*** DATASET RECORDS Section Begins ***

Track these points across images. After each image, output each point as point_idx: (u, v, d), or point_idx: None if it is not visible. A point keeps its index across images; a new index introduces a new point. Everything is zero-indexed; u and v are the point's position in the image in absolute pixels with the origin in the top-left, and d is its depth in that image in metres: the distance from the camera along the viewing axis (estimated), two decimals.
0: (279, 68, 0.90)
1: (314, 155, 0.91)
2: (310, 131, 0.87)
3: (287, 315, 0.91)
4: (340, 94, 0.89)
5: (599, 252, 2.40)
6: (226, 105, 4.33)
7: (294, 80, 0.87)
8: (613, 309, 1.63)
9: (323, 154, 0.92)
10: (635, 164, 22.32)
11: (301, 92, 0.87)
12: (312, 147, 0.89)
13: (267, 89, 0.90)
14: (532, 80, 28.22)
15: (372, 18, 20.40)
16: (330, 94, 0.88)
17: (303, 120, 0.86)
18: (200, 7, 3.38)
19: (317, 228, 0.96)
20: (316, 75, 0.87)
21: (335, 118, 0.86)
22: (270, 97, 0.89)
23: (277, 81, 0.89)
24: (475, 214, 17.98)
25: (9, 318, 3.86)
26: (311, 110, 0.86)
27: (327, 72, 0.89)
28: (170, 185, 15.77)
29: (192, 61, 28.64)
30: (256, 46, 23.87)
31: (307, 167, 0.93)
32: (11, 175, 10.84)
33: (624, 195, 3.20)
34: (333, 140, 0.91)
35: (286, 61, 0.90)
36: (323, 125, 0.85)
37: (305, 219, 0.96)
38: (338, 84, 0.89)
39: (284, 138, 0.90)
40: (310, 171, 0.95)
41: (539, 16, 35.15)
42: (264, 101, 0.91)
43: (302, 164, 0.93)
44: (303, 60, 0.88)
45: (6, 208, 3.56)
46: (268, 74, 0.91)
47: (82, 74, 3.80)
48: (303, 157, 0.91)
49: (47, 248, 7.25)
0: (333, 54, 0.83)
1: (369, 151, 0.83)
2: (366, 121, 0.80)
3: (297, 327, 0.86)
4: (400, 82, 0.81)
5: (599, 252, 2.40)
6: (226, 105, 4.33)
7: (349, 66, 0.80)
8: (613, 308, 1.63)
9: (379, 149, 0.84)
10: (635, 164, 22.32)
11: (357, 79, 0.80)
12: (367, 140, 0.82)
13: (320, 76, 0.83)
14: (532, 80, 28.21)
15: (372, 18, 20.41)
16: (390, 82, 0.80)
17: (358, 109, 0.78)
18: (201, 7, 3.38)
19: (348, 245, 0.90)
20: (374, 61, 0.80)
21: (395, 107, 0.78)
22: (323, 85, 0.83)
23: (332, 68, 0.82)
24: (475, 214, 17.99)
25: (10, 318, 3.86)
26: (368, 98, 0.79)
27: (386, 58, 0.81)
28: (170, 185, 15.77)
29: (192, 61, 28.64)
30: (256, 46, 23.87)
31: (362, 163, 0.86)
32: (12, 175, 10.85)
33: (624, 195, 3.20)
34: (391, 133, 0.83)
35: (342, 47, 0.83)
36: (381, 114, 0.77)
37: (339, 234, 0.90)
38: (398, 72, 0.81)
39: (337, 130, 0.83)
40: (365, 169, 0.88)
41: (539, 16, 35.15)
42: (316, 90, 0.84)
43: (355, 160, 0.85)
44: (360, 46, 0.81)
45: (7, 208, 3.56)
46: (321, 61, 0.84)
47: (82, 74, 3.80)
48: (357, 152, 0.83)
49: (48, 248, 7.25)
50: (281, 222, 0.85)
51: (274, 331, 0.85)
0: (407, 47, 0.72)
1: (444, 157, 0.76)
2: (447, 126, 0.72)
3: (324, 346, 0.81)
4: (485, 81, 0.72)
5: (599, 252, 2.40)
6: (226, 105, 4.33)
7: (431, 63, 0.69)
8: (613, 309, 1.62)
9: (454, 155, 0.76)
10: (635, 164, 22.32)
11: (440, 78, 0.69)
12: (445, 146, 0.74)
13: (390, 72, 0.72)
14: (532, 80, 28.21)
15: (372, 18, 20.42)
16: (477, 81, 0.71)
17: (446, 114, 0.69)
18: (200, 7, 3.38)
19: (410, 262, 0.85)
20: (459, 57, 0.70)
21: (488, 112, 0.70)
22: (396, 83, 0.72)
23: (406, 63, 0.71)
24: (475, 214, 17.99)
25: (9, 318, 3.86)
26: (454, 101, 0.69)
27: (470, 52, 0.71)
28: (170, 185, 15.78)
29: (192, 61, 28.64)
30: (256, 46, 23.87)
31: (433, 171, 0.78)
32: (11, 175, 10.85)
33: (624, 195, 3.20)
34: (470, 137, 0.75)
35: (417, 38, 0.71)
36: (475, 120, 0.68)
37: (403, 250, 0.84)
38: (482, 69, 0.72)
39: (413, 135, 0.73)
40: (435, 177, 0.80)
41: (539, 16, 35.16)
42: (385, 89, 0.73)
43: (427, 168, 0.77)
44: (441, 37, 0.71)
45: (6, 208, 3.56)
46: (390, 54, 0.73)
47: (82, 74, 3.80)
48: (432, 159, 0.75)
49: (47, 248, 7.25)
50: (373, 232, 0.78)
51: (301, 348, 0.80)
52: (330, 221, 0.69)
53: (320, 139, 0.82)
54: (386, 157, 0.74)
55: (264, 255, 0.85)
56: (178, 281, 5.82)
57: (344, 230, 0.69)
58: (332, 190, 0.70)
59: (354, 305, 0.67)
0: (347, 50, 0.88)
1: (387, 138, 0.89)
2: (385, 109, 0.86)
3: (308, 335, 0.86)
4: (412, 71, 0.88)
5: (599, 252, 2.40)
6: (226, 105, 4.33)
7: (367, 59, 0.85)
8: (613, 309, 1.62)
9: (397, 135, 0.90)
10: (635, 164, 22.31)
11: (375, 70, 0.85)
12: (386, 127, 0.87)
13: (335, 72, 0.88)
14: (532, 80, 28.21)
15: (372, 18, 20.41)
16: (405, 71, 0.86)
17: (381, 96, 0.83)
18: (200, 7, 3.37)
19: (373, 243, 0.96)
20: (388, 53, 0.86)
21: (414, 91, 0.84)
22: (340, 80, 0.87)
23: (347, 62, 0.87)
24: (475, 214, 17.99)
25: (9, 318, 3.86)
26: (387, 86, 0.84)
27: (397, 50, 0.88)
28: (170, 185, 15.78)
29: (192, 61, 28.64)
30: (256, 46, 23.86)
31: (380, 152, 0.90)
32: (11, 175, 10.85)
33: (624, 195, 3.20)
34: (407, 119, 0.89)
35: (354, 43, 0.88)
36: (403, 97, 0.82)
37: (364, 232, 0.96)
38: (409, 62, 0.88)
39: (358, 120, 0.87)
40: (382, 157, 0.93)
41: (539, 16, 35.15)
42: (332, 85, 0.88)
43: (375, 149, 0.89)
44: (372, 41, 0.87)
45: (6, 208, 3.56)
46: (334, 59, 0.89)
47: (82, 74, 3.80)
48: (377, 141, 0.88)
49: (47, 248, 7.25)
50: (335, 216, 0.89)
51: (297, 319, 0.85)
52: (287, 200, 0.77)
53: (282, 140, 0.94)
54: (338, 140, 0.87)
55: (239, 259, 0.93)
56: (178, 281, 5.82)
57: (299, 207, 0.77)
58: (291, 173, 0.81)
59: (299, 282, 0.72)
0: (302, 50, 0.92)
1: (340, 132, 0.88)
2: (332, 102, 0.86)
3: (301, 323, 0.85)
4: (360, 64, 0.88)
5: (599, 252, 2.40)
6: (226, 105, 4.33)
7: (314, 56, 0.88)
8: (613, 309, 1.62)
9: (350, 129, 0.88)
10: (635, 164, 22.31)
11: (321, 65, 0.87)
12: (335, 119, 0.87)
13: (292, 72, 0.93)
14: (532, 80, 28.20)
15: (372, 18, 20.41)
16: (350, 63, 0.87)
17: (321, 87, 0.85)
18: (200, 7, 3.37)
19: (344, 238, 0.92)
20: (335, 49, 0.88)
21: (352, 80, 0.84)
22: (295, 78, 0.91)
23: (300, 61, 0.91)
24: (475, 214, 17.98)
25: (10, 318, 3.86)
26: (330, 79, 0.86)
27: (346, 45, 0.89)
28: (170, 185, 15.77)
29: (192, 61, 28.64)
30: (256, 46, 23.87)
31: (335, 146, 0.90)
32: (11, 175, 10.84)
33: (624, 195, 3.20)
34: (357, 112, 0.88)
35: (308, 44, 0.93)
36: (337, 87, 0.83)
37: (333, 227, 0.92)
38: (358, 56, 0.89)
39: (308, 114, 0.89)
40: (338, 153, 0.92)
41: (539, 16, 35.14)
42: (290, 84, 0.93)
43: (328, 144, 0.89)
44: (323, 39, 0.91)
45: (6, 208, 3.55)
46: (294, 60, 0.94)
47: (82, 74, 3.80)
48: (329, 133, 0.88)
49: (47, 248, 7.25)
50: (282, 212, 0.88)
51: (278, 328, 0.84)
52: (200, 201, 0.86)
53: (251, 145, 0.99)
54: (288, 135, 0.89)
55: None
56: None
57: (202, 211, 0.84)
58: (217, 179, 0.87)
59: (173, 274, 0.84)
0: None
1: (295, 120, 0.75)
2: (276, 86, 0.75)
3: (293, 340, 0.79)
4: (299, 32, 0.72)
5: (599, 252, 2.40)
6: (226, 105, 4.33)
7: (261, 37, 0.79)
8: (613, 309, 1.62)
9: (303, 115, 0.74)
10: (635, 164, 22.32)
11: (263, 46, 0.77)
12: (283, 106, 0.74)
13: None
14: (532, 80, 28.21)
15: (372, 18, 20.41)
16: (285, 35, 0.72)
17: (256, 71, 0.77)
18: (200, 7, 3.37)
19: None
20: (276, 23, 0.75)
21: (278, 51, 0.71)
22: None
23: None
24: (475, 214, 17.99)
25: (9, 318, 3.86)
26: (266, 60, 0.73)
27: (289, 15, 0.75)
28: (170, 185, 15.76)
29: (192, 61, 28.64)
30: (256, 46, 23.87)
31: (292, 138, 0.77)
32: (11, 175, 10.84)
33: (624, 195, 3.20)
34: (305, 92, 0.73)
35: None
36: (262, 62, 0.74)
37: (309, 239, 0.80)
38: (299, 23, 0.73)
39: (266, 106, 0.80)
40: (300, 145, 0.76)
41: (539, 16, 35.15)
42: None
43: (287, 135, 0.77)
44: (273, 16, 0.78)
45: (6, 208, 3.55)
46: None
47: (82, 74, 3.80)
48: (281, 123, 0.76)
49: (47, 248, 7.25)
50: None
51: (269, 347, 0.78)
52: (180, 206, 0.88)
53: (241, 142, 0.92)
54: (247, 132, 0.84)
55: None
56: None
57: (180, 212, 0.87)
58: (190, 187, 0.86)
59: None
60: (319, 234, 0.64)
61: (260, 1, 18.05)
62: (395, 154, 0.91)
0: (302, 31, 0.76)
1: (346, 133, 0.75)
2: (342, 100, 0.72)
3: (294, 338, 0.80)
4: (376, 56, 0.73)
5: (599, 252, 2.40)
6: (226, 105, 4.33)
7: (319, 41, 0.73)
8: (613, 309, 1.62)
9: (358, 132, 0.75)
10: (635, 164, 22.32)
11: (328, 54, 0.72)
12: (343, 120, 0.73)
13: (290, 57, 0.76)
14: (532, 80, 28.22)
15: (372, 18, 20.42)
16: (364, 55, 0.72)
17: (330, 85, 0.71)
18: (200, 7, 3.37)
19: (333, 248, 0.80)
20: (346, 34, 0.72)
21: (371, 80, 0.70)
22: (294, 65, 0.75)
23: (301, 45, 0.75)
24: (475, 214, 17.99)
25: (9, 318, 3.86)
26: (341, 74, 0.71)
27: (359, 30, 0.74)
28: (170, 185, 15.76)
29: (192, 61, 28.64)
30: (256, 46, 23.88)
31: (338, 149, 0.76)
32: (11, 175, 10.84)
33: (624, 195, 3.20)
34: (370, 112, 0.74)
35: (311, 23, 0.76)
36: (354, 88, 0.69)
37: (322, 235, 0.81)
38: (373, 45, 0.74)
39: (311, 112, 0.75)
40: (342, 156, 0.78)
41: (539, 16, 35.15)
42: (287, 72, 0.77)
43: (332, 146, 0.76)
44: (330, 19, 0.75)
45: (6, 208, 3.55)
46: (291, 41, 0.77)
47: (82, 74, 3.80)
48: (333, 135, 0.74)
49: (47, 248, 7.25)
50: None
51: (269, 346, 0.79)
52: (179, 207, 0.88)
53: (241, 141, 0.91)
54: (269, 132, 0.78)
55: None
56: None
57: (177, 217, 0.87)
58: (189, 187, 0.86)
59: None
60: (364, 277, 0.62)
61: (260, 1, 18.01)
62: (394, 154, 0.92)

*** DATASET RECORDS Section Ends ***
*** DATASET RECORDS Section Begins ***

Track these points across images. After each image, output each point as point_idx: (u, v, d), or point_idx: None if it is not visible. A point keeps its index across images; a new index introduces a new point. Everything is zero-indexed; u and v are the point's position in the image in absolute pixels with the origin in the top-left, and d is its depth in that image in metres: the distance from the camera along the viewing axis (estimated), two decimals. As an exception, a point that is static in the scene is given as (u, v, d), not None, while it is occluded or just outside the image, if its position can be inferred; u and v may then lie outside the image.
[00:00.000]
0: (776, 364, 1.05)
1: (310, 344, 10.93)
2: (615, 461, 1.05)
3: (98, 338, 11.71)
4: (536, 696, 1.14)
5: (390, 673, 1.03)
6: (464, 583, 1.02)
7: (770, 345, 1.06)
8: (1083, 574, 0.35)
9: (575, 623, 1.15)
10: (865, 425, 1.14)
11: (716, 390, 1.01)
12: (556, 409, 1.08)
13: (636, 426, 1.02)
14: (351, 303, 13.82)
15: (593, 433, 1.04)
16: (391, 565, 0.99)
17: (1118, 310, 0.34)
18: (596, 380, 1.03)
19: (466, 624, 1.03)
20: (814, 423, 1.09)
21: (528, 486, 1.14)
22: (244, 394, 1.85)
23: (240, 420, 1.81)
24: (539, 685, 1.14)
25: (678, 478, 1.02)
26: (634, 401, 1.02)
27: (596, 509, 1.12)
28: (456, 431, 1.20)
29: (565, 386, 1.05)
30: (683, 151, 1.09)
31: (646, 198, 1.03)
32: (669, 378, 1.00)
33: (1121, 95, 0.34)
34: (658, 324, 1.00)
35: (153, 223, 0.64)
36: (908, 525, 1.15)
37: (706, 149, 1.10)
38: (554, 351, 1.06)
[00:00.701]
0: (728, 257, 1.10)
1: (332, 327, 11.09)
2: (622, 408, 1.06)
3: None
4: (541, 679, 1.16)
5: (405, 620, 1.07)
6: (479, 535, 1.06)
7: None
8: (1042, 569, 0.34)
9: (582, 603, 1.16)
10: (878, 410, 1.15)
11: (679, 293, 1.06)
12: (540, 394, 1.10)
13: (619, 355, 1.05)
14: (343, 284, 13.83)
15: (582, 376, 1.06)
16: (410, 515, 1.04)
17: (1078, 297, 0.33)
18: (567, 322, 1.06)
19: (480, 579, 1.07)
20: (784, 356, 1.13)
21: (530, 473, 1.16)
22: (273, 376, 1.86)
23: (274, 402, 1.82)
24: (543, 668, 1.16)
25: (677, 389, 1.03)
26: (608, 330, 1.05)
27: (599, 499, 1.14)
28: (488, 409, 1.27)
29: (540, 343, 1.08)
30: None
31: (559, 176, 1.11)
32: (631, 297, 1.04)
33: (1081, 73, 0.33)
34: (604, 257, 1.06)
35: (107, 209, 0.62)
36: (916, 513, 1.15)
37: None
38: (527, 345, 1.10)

*** DATASET RECORDS Section Ends ***

**WHAT YOU NEED TO DO**
Print, without alteration, only the lines above between the one holding "52: (180, 206, 0.88)" and the one holding "61: (260, 1, 18.05)", inclusive.

**SOLUTION**
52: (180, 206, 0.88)
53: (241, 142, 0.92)
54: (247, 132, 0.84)
55: None
56: None
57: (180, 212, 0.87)
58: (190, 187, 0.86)
59: None
60: (319, 234, 0.64)
61: (260, 1, 18.05)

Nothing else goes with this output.